One of the most creative ways to explore Brussels is by taking the Comic Book Route. This is a project that has started in 1991 with the intention to embellish empty walls in the city while paying tribute to famous Belgian comic artists. The route itself features over 50 mural paintings from iconic greats to lesser-known characters.

Here follows the top 10 according to me:

1. Brousaille Wall

The Broussaille Wall was the first comic strip mural to be painted in July 1991. The wall illustrates a cheerful couple, Broussaille and his girlfriend, going for a brisk walk around the city. Based on a comic series created by Frank Pé, the series was first published in 1978.

2. Victor Sackville Wall

Not too far from the Broussaille Wall is the Victor Sackville Wall. The scene on the wall comes from The Opera of Death, the first comic of the Code Zimmerman series created by Francis Carin. Here, the main character Victor Sackville – a British spy that lands in Brussels – is introduced. Interesting fact alert: the street scene represents the Rue du Marché Au Charbon as it looked during WWI.

3. Lucky Luke

Known as ‘the man who shoots faster than his shadow’, Lucky Luke is artist Morris’s parody of old American westerns. The comic is composed of several characters such as the Dalton brothers, identical looking outlaws, Lucky Luke’s sarcastic white horse, and Rantanplan, a simple-minded prison guard dog.

4. Jojo Wall

Situated in the Marolles district, the Jojo Wall illustrates the small but priceless moment in the life of a 7-year-old boy. Jojo is a comic strip created in 1983 by André Geerts. The strip is about the small-scale, real life but humorous adventures of a cheerful boy who lives with his grandma in a place where the city meets the countryside. A drawing style of the author was dynamic and fragile, with lots of curves and pastel colors.

5. Ric Hochet Wall

The Ric Hochet Wall was designed in 1994 by G. Oreopoulos and D. Vandegeerde. This comic strip mural represents the famous hero Ric Hochet, illustrated by Tibet and Duchâteau. The adventures of this savvy reporter started in magazine Tintin on March 30, 1955. Over the course of 78 albums, he outplayed the most dangerous lunatics and the biggest charlatans.

6. Le Jeune Albert Wall

The brilliant mural by Jeune Albert is a drawing of Yves Chaland, one of the greatest French cartoonists that nobody recognizes. He was killed in a car accident when he was 33 and hardly had time to make a breakthrough. Renowned artists reference him as a great example, and collectors fight over the modest collection of work that he left behind. Here, Chaland’s comic about outrageous, cruel boyish pranks of a kid growing up in post-war Brussels is replicated.

7. Blondin and Cirage Wall

Next stop is the Blondin and Cirage Wall, which is a drawing from comic strip series created by godfather and pioneer of the Belgian comic strip Joseph Gillain, who was also known as Jijé.
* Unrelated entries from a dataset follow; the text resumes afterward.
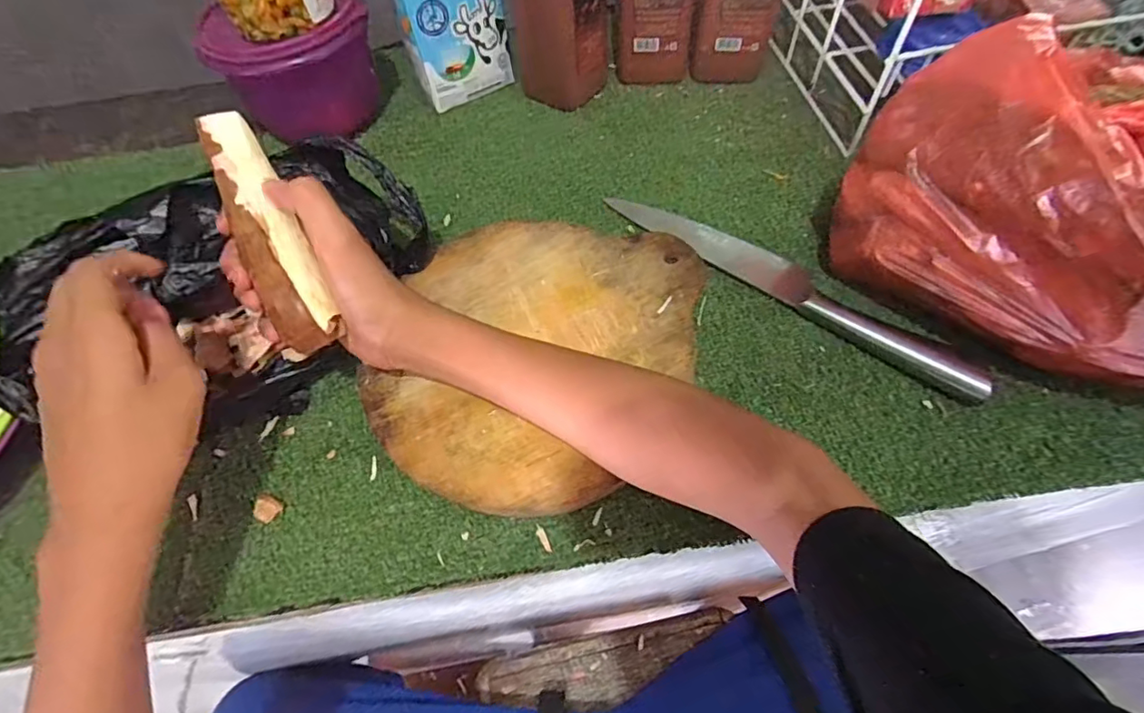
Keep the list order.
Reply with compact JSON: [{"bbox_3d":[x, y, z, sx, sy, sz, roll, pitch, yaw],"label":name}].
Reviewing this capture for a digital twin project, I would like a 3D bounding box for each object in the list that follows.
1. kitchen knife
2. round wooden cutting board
[{"bbox_3d":[0.165,-0.065,0.437,0.312,0.021,0.040,34,66,21],"label":"kitchen knife"},{"bbox_3d":[-0.023,-0.003,0.407,0.220,0.023,0.237,-1,59,2],"label":"round wooden cutting board"}]

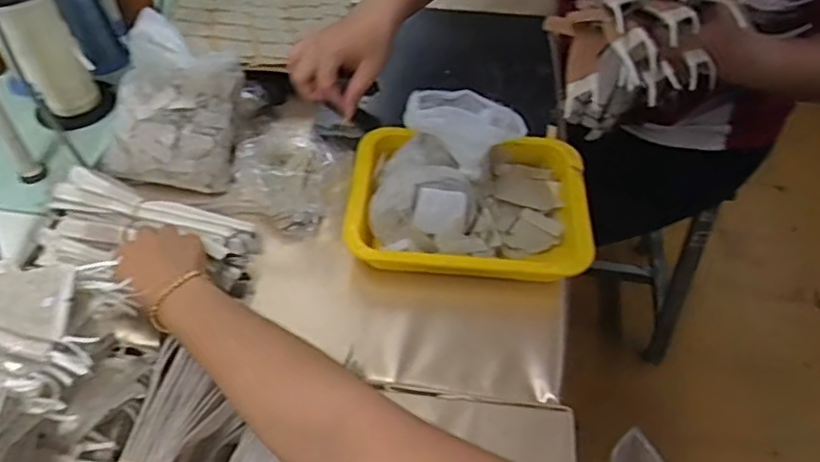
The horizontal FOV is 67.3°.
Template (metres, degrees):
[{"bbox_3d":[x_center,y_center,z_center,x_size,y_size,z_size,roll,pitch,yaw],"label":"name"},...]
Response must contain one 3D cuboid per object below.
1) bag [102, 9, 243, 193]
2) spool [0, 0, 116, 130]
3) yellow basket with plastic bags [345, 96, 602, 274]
[{"bbox_3d":[-0.265,-0.141,0.689,0.135,0.124,0.136,8,51,5],"label":"bag"},{"bbox_3d":[-0.421,-0.215,0.709,0.089,0.162,0.106,-32,58,-25],"label":"spool"},{"bbox_3d":[0.064,-0.056,0.651,0.255,0.111,0.183,5,50,2],"label":"yellow basket with plastic bags"}]

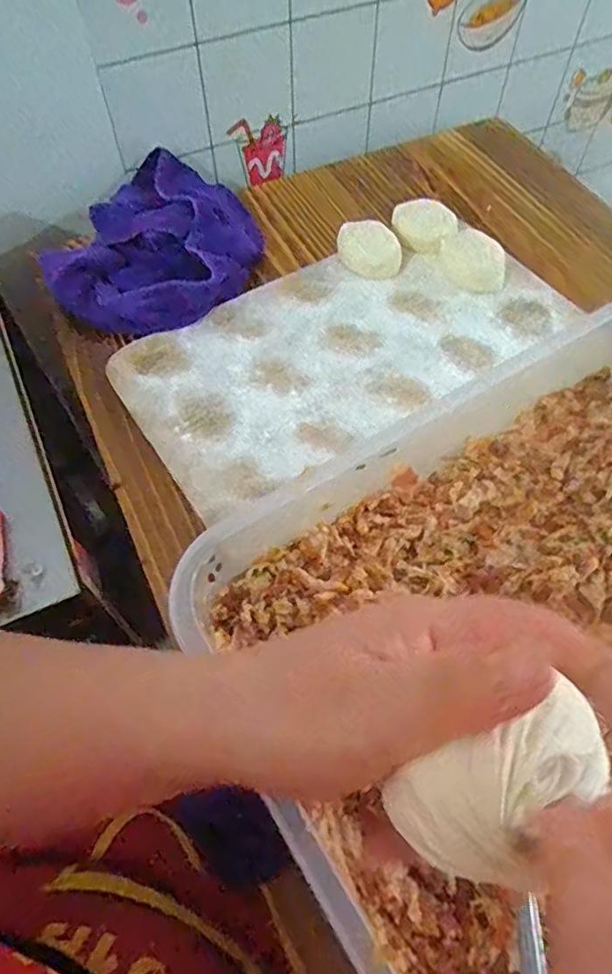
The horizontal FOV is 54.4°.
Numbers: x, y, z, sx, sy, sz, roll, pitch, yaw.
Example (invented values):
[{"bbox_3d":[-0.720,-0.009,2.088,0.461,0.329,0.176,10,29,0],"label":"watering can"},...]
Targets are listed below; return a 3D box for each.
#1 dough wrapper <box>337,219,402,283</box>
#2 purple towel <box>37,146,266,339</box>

The series features two young boys, Blondin who solves problems through reasoning and his crazy friend, Cirage, who prefers direct action. They savored their first adventures between 1939 and 1942 in Catholic magazine Petits Belges.

8. Odilon Verjus Wall

A few strides away you’ll find the Laurent Verron drawing, the beautiful lady so gallantly helped by a sturdily built missionary and his frightened novice. This is the famous cabaret singer and dancer, Josephine Baker. You can tell that she’s the star of this mural, yet she only plays a role in three of the seven comics.

9. Olivier Rameau’s Wall

Just a few strides from Manneken Pis is one of the most festive comic strip murals. The Olivier Rameau Wall attracts a lot of attention. The fantasy series was invented in 1968 by cartoonist Dany and writer Greg. In this comic series, Olivier, Mr. Relevant and stunning beauty Dove Tiredaile join in on fun adventures in a world full of fantasy and dreams.

10. Adventures of Tintin

He might be a fictional character but that hasn’t stopped Tintin becoming a national treasure. The adventures of a young Belgian reporter Tintin, and his beloved sidekick and companion Snowy the dog has captured imaginations since 1929 and his popularity continues to this day. This particular escapade is from The Calculus Affair which is set in the tense climate of the Cold War.